Discussion in 'Lifestyle' started by pbw, Jan 18, 2004.
Maybe the glass is just dirty/cheap, unknown I'm going to clean it and try again.
that's some serious purple fringe
Yes, I think the 10k lights do it from the tank.
Use a flash.
If i use a flash I get a reflection off the tank glass.
Is that as close as you can get? Are you zoomed in?
Don't be perpendicular with the glass when using the flash.
on the 2nd pic i didnt pay much attention to zooming was working more with lighting.
the lil hermit crab just walked away so i'll have to wait.
adjust the white balance in the camera for the temp of the lights if you are using digital.
use a circ polarizer
Get yourself a cheap $25 flash and a 3' flash cord. Place the flash on one end of the tank. Put a white piece of poster board on the other end of the tank. Put your camera lens as close to the glass as you can. When you shoot the pic, the flash will fire with the light coming from the side as opposed to the front. The white cardboard will act as a "fill light" and bounce light back into the tank. I think you'll like the results. It also helps to clean the tank glass before shooting.
Another alternative is to place the flash above the tank, and put a small white piece of cardboard under your lens or just off the side of your camera so that it bounces the light back into the shot.
Using white bounce cards is like having two light sources. The bounce card will also soften the shadows created by a strobe when used off to one side of the camera.
You need a polarizer filter to get rid of reflections, such as with a pond or, taking a picture of the interior of a car with its' windows up.
really? I have a polarized filter that I have not used much. So I can point it right at glass and there'll be no glare if I use the flash??!
I have a question.. what are macros?
Okay took an okay pic on med resolution with a flash, http://www.thetweakshow.com/photos/Minolta_Dimage_z1/closeupfish2resize.jpg
Thoughts? I havent edit' anything yet.
No, You'll still have glare unless your lens is right on the glass. Polarizer filters work fine to cut glare on glass if your camera is not touching the glass however it will not prevent flash glare altogether.

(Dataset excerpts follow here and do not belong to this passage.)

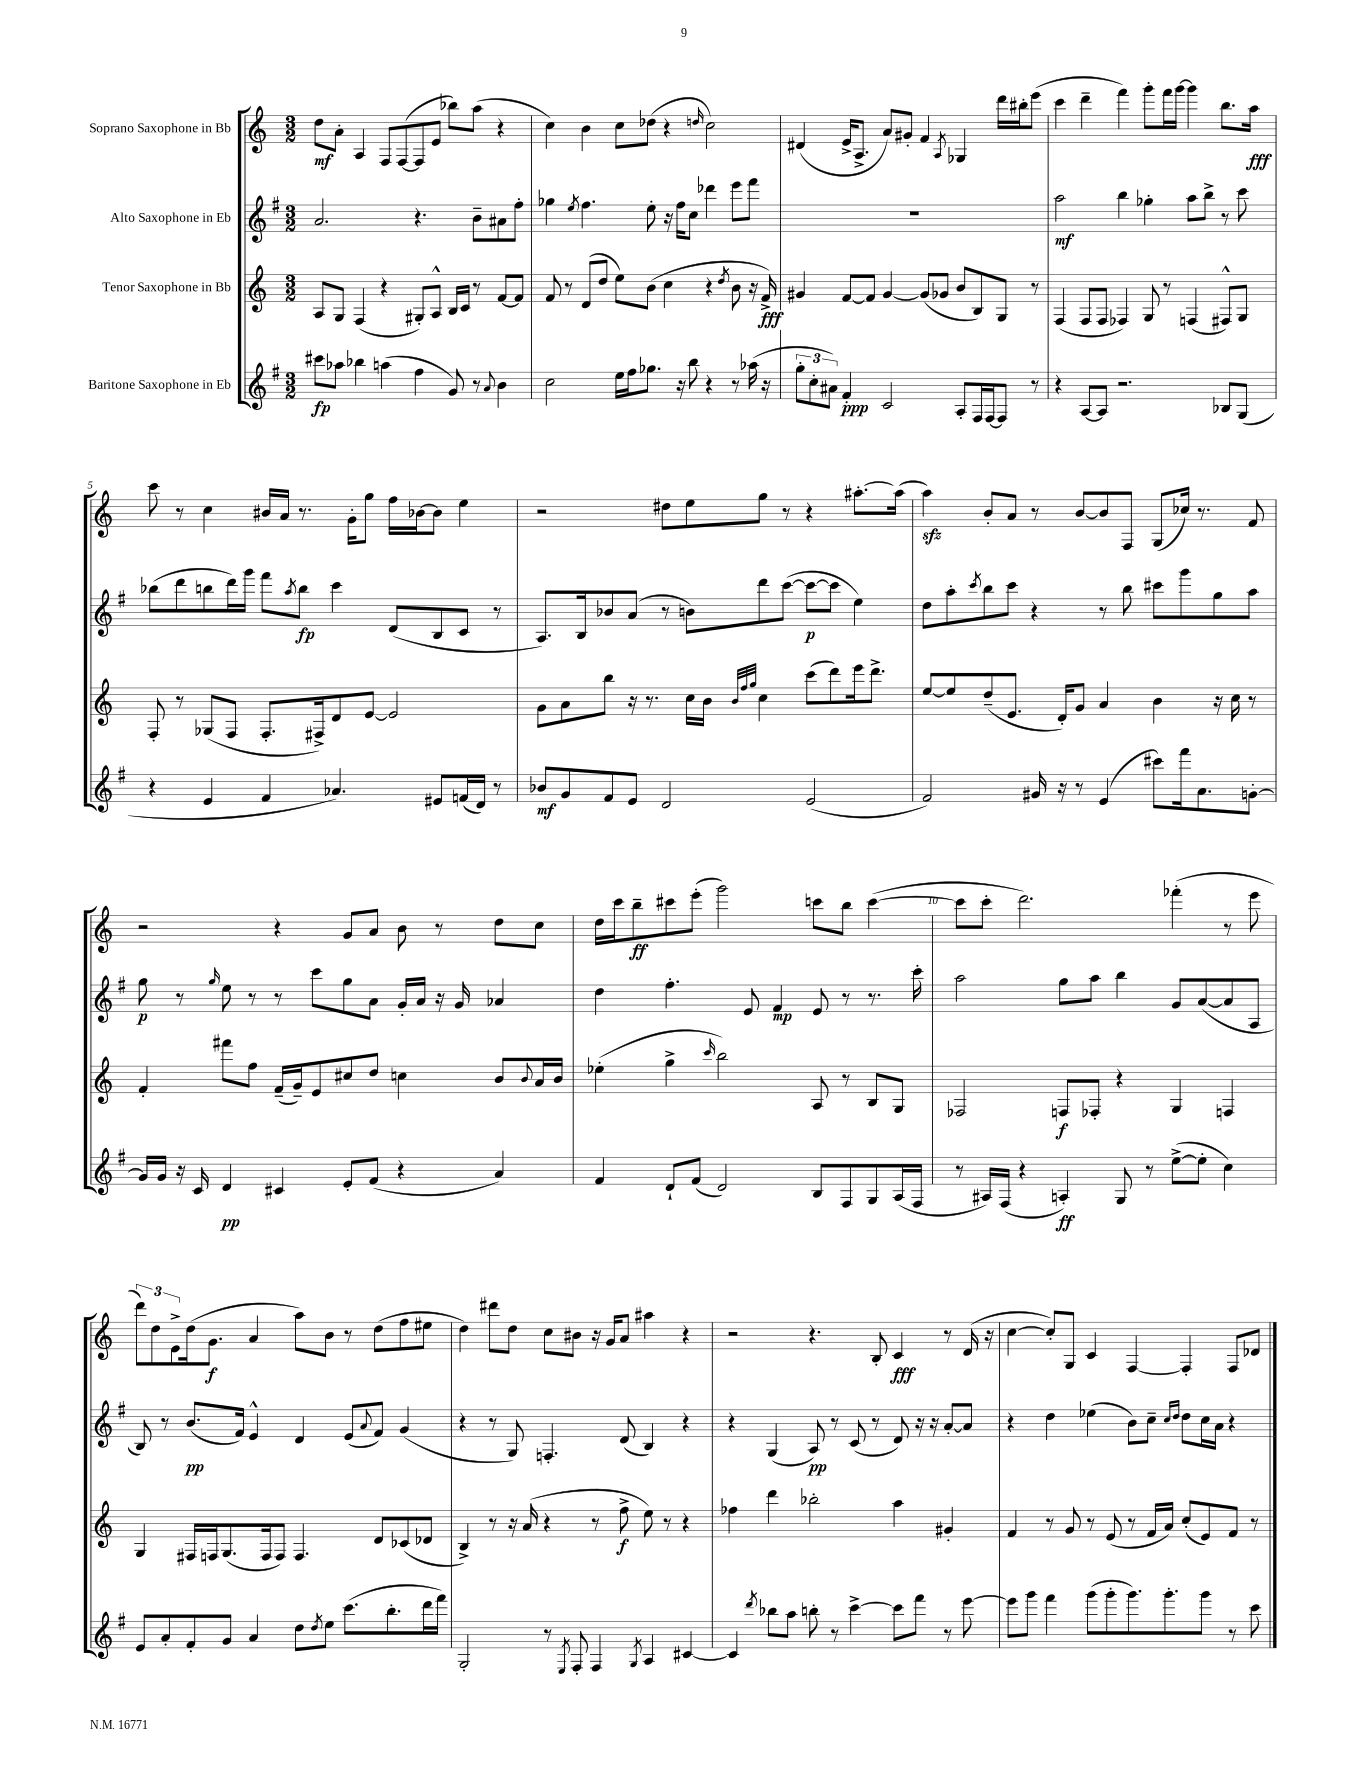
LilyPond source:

<<
\new StaffGroup <<
\new Staff = "s0" \with { instrumentName = "Soprano Saxophone in Bb" } {
    \clef treble \key c \major \numericTimeSignature \time 3/2
    d''8\mf a'8-. a4 f8 f8~( f8 e'8 bes''8) a''8( r4 |
    c''4) b'4 c''8 des''8( r4 \grace { d''16 } c''2) |
    dis'4( e'16-> a8.-> a'8) gis'8-. f'4 \acciaccatura { a8 } ges4 d'''16 bis''16-. e'''8( |
    c'''4 d'''4-- f'''4) g'''8-. f'''16 g'''16~ g'''4 b''8. a''16\fff |
    c'''8 r8 c''4 bis'16 a'16 r8. g'16-. g''8 f''16 bes'16~ bes'8 e''4 |
    r2 dis''8 e''8 g''8 r8 r4 ais''8.~-. ais''16( |
    a''4\sfz) b'8-. a'8 r8 b'8~ b'8 f8 g8( ces''16) r8. f'8 |
    r2 r4 g'8 a'8 b'8 r8 d''8 c''8 |
    d''16 c'''16 b''8--\ff cis'''8 e'''8-.( g'''2) c'''8 b''8 c'''4~( |
    c'''8 c'''8-. d'''2.) fes'''4-.( r8 e'''8 |
    \tuplet 3/2 { d'''8) d''8 e'8-> } d''16( g'8.\f a'4 a''8) b'8 r8 d''8( f''8 eis''8 |
    d''4) dis'''8 d''8 c''8 bis'8 r16 g'16 a'8 ais''4 r4 |
    r2 r4. b8-. c'4\fff r8 d'16( r16 |
    c''4~ c''8-.) g8 c'4 f4~ f4-. f8 des'8 \bar "|." |
}
\new Staff = "s1" \with { instrumentName = "Alto Saxophone in Eb" } {
    \clef treble \key g \major \numericTimeSignature \time 3/2
    a'2. r4. b'8-- ais'8 fis''8-. |
    ges''4 \acciaccatura { e''8 } fis''4. e''8-. r16 fis''16 c''8 des'''4 e'''8 fis'''8 |
    R1. |
    a''2\mf b''4 ges''4-. a''8 b''8-> r8 c'''8 |
    bes''8( d'''8 b''8 d'''16) g'''16 fis'''8 \acciaccatura { a''8 } b''8\fp c'''4 d'8( b8 c'8 r8 |
    a8.) b16 bes'8 a'8( r8 b'8) d'''8 c'''8~( c'''8~\p c'''8 e''4) |
    d''8 a''8-. \acciaccatura { c'''8 } b''8 c'''8 r4 r8 b''8 cis'''8 g'''8 g''8 a''8 |
    g''8\p r8 \grace { g''16 } e''8 r8 r8 c'''8 g''8 a'8 g'16-. a'16 r16 g'16 aes'4 |
    d''4 fis''4.-. e'8 fis'4\mp e'8 r8 r8. c'''16-. |
    a''2 g''8 a''8 b''4 g'8 a'8~( a'8 a8 |
    b8) r8 b'8.\pp( fis'16) e'4-^ d'4 e'8( \appoggiatura { a'8 } fis'8) g'4( |
    r4 r8 g8) f4.-. d'8( b4) r4 |
    r4 g4( a8\pp) r8 c'8( r8 d'8) r16 r16 a'8~-. a'8 |
    r4 d''4 ees''4( b'8) c''8-- \grace { c''16 d''16 } d''8 c''16 a'16 r4 \bar "|." |
}
\new Staff = "s2" \with { instrumentName = "Tenor Saxophone in Bb" } {
    \clef treble \key c \major \numericTimeSignature \time 3/2
    a8 g8 f4( r4 gis8-.) a8-^ b16 c'16 r8 f'8~ f'8 |
    f'8 r8 d'8( d''8 e''8) b'8( c''4 r4 \acciaccatura { d''8 } b'8 r16 f'16->\fff) |
    gis'4 f'8~ f'8 gis'4~ gis'8( ges'8 b'8 b8) g8 r8 |
    f4( f8 f8 fes4) g8 r8 f4( fis8-^) g8 |
    f8-. r8 ges8( f8 f8.-. fis16->) d'8 e'8~ e'2 |
    g'8 a'8 b''8 r16 r8. c''16 b'16 \grace { b'32 f''32 g''32 } c''4 c'''8( d'''8) e'''16 d'''8.-> |
    e''8~ e''8 d''8--( e'8. d'16-.) g'8 a'4 b'4 r16 c''16 r8 |
    f'4-. fis'''8 f''8 f'16--( g'16--) e'8 cis''8 d''8 c''4 b'8 \appoggiatura { b'8 } a'16 b'16 |
    ees''4-.( g''4-> \grace { c'''16 } b''2) a8 r8 b8 g8 |
    fes2 f8\f fes8-. r4 g4 f4 |
    g4 fis16 f16 g8.( f16 f8) f4. d'8 ces'8( des'8 |
    b4->) r8 r16 a'16( r4 r8 f''8->\f e''8) r8 r4 |
    fes''4 d'''4 bes''2-. a''4 gis'4-. |
    f'4 r8 g'8 r8 e'8( r8 f'16 a'16) c''8-.( e'8) f'8 r8 \bar "|." |
}
\new Staff = "s3" \with { instrumentName = "Baritone Saxophone in Eb" } {
    \clef treble \key g \major \numericTimeSignature \time 3/2
    cis'''8\fp aes''8 bes''4 a''4( fis''4 g'8) r8 \appoggiatura { a'8 } b'4 |
    c''2 e''16 fis''16 ges''8. r16 b''8 r4 r8 aes''16( r16 |
    \tuplet 3/2 { g''8-. c''8-. ais'8) } fis'4-.\ppp c'2 a8-. fis16 fis16~ fis8 r8 |
    r4 a8~ a8 r2. bes8 g8( |
    r4 e'4 fis'4 aes'4.) eis'8 f'16( d'16) r8 |
    bes'8\mf g'8 fis'8 e'8 d'2 e'2( |
    fis'2) gis'16 r16 r8 e'4( cis'''8) fis'''16 a'8. g'8~-. |
    g'16 g'16 r16 c'16 d'4\pp cis'4 e'8-. fis'8( r4 a'4) |
    fis'4 d'8-! fis'8( d'2) b8 fis8 g8 a16( fis16 |
    r8 ais16) fis16( r4 a4-.\ff) g8 r8 e''8~->( e''8-. c''4) |
    e'8 a'8-. fis'8-. g'8 a'4 d''8 \acciaccatura { d''8 } e''8 c'''8.( b''8.-. d'''16 fis'''16) |
    g2-. r8 \acciaccatura { e8 } fis8-. fis4 \acciaccatura { g8 } a4 cis'4~ |
    cis'4 \acciaccatura { d'''8 } bes''8 a''8 b''8-. r8 c'''4~-> c'''8 fis'''8 r8 e'''8~ |
    e'''8 g'''8 fis'''4 g'''8( g'''8-. g'''8.) g'''8.-. g'''8 r8 c'''8 \bar "|." |
}
>>
>>
\layout { \context { \Score \override BarNumber.break-visibility = ##(#f #t #t) barNumberVisibility = #(every-nth-bar-number-visible 5) } }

Macros are special lenses that enable you to shoot extreme close up photos. You can also shoot close up shots with glass diaopters that you can buy from any camera store. These simply screw onto the front of your normal lens. The beauty of a macro lens is that you can use the same lens for normal photography as well as close up work.
ah I see. How do you put new lenses in? I have a 5MP Sony CyberShot DSC-P92, and it's new to me so I don't know all of the things I can do with it yet, but macros sound awsome
I'm not familier with your camera, but I suspect that it does not have interchangable lenses. Most 35mm cameras utilize interchangable lenses as do the more expensive digital cameras. You may be able to attach screw on diopters for close up work. Look at the front of your lens. If it has screw threads, you can attach filters or diopters.